Where metastatic disease is peri-articular, intramedullary fixation (cephalomedullary nails) should be avoided and reconstruction should be focused along the lines of arthroplasty techniques.
Endoprosthetic replacement is usually performed either for a solitary metastasis, where cure is the intention, or where bone destruction is so marked that there is no other option.28 Failure of internal fixation is a further indication, usually for tumour progression or non-union22 (see Figure 3). Proximal femoral replacements are usually used if the palliation is likely to be suboptimal if the bone is left.28 Suggested guidelines for the performance of endoprosthetic replacements were proposed by Chan in 1992.29 They were as follows:
- anticipated survival of at least six months;
- inability to achieve long-standing stability and good function by other methods;
- patient prepared to co-operate with the proposed rehabilitation programme; and
- failure of previous attempts at stabilisation of bone by other methods
These guidelines still hold true, although patient co-operation is not usually a concern, and particularly in the proximal femur orthopaedic oncologists will go straight to endoprosthetic replacement rather than employing inferior reconstruction techniques.14 The proximal femur is the most common site of failure and re-operation10 (see Figure 4). The failure and re-operation rate is lower with prosthetic replacement of the proximal femur than with osteosynthesis techniques (failure rate 16.2 versus 8.3%).14 The availability of modular endoprosthetic replacements facilitates this reconstruction option.

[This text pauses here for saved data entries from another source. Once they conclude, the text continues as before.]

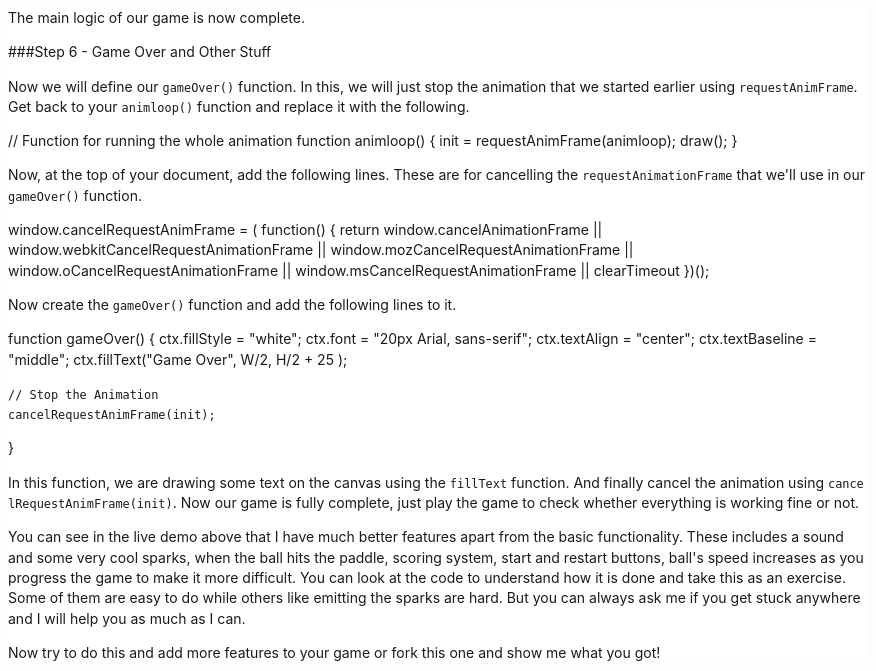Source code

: The main logic of our game is now complete. 

###Step 6 - Game Over and Other Stuff

Now we will define our `gameOver()` function. In this, we will just stop the animation that we started earlier using `requestAnimFrame`. Get back to your `animloop()` function and replace it with the following.


// Function for running the whole animation
function animloop() {
	init = requestAnimFrame(animloop);
	draw();
}


Now, at the top of your document, add the following lines. These are for cancelling the `requestAnimationFrame` that we'll use in our `gameOver()` function.


window.cancelRequestAnimFrame = ( function() {
    return window.cancelAnimationFrame          ||
        window.webkitCancelRequestAnimationFrame    ||
        window.mozCancelRequestAnimationFrame       ||
        window.oCancelRequestAnimationFrame     ||
        window.msCancelRequestAnimationFrame        ||
        clearTimeout
})();


Now create the `gameOver()` function and add the following lines to it.


function gameOver() {
	ctx.fillStyle = "white";
	ctx.font = "20px Arial, sans-serif";
	ctx.textAlign = "center";
	ctx.textBaseline = "middle";
	ctx.fillText("Game Over", W/2, H/2 + 25 );
	
	// Stop the Animation
	cancelRequestAnimFrame(init);
}


In this function, we are drawing some text on the canvas using the `fillText` function. And finally cancel the animation using `cancelRequestAnimFrame(init)`. Now our game is fully complete, just play the game to check whether everything is working fine or not.

You can see in the live demo above that I have much better features apart from the basic functionality. These includes a sound and some very cool sparks, when the ball hits the paddle, scoring system, start and restart buttons, ball's speed increases as you progress the game to make it more difficult.
You can look at the code to understand how it is done and take this as an exercise. Some of them are easy to do while others like emitting the sparks are hard. But you can always ask me if you get stuck anywhere and I will help you as much as I can.

Now try to do this and add more features to your game or fork this one and show me what you got!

The majority of massive endoprosthetic replacements are performed for renal cell cancers and metastatic breast cancers where the prognosis is in excess of six months.29 Retaining the greater trochanter and re-attaching it using either screws or wires to the prosthesis will enhance the stability of the construct. This is possible for metastases where the surgery is palliative, whereas for primary tumours it would compromise the resection. Functional outcome following endoprosthetic replacement for metastases is usually highly satisfactory.30 In a large series of patients with surgically treated skeletally metastatic breast cancer, Wedin and colleagues looked at where the surgery was performed. The failure rate at the regional orthopaedic oncology service was 6% compared with a combined failure rate of 16% at the non-specialist centres.10
Amputation is often thought of as a last resort. However, there are circumstances where amputation can result in both an improved quality of life and, in some cases, an improved quality of death. Indications for amputation include fungating tumours, locally recurrent tumours and neurovascular involvement. They can provide predictable wound healing and good analgesia. Acrometastases (hand and feet), typically from lung cancer, that are symptomatic can be rapidly addressed by local amputations without major functional deficit.
The role of the orthopaedic surgeon can be varied in the management of advanced musculoskeletal malignancy. Metastatic disease should not be thought of as inoperable, but rather that it needs an innovative approach to surgical management. It should be remembered that a multidisciplinary approach to the tumours is desirable. Surgical treatment should be aimed to palliate symptoms, maintain or regain mobility and improve quality of life.